Из разговора Лёвы с тещей узнаем, что к нему в квартиру, в самом деле, ворвалась толпа еразов («ереванские азербайджанцы» - прим. автора). Лёва где-то раздобыл липовые документы на еврейскую фамилию. Был Левон Погосов – стал Лев Бронштейн. Показал паспорт погромщикам. Правда, уже после того, как они почти выломали дверь. Главарь повертел «документ» в руках и вернул испуганному Леве с угрозой:
– Ну, смотри, если обманываешь… Мы все равно вернемся…
Выложив всю информацию и получив от тещи ц.у., Лёва уходит, а мы с соседкой Олей и с детьми остаемся одни в тревожном ожидании… И вот тут до меня вдруг доходит весь ужас ситуации: я оставила ребенка одного в незапертой квартире – это раз, мало ли что могло случиться со мной во дворе, когда я ринулась к соседям – это два, да и что теперь дальше будет – это три… Как говорится, испугалась задним числом…
Часы показывают около шести вечера, вот-вот вернется с работы мой муж. Я никогда так сильно его не ждала. Оля тоже ждет своего. Ждем наших спасителей и защитников. За окнами совсем стемнело, но свет в квартире зажигать мы не стали. Из окон, которые выходят на улицу Спандаряна, я вижу, как с четырех сторон стекается толпа мужчин, вооруженных палками, арматурой, металлическими цепями. Вся эта темная масса агрессивно настроена. Глаза погромщиков шарят по окнам всех домов, расположенных вокруг них, и непонятно, каким будет их следующий шаг…

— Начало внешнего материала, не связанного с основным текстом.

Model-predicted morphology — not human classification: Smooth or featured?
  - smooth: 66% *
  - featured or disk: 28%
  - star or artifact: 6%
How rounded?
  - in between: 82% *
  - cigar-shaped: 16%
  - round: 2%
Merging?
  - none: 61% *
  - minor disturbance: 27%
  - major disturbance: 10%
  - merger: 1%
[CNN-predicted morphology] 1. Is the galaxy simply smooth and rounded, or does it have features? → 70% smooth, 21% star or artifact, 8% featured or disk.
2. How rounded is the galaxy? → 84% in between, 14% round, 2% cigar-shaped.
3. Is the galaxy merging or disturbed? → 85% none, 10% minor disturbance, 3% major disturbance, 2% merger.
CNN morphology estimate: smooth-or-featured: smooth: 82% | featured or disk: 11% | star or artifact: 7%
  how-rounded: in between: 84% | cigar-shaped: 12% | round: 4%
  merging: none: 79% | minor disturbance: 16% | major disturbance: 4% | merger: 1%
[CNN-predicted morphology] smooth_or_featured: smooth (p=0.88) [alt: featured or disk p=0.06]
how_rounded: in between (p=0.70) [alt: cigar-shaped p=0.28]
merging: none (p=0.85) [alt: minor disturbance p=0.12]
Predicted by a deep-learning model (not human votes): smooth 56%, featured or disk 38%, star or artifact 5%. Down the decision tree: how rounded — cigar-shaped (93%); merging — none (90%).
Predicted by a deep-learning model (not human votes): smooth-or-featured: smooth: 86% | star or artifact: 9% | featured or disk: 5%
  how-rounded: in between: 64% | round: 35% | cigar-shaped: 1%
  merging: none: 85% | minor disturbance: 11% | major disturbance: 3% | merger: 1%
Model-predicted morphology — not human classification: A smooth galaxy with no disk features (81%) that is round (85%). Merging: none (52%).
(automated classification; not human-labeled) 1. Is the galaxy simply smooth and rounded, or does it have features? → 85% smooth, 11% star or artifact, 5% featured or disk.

Как назло, моему мужу именно в этот день приспичило заехать к своим родителям в военный городок, т.к. он случайно оказался в том районе. Он мне оттуда позвонил узнать, как дела дома… Захлебываясь от эмоций, я прокричала в трубку о том ужасе, который творится у нас, на Завокзальной, потребовала, чтоб он срочно ехал домой.
Соседка Оля уже собирается к себе, и мне становится жутко оттого, что я останусь одна с грудным ребенком. Проходит еще не менее часа, пока муж возвращается домой, прихватив с собой свою маму…
О моей свекрови нужно рассказать отдельно. Это женская копия, если можно так сказать, внешности Ельцина. Позже, когда мы обнаружили это сходство, то стали называть ее «Ельцин в юбке». Во всем остальном свекровь была обычной деревенской женщиной из саратовской глубинки. Она спаслась от послевоенного голода переездом в Баку, где вышла замуж за такого же деревенского паренька из Горьковской области, родила ему четырех сыновей. Мой муж был в семье самым младшим и любимым. Видимо, этим и объяснялось ее постоянное присутствие в нашей семейной жизни, несмотря на то, что жили мы отдельно, в моей родительской квартире…
Моя мама к тому времени с братом переехали в Калужскую область, а мне надо было институт заканчивать. Да и не собиралась я никуда из Баку, все надеялась, что «рассосется»…
Язык у моей свекрови - острее бритвы, и резала она этой бритвой налево и направо, не стесняясь в выражениях. Ее языка боялись все – муж, сыновья, соседи, даже офицеры военного училища, где она работала кочегаром… Чего уж говорить обо мне, девочке из семьи потомственных врачей, внучке доктора медицинских наук.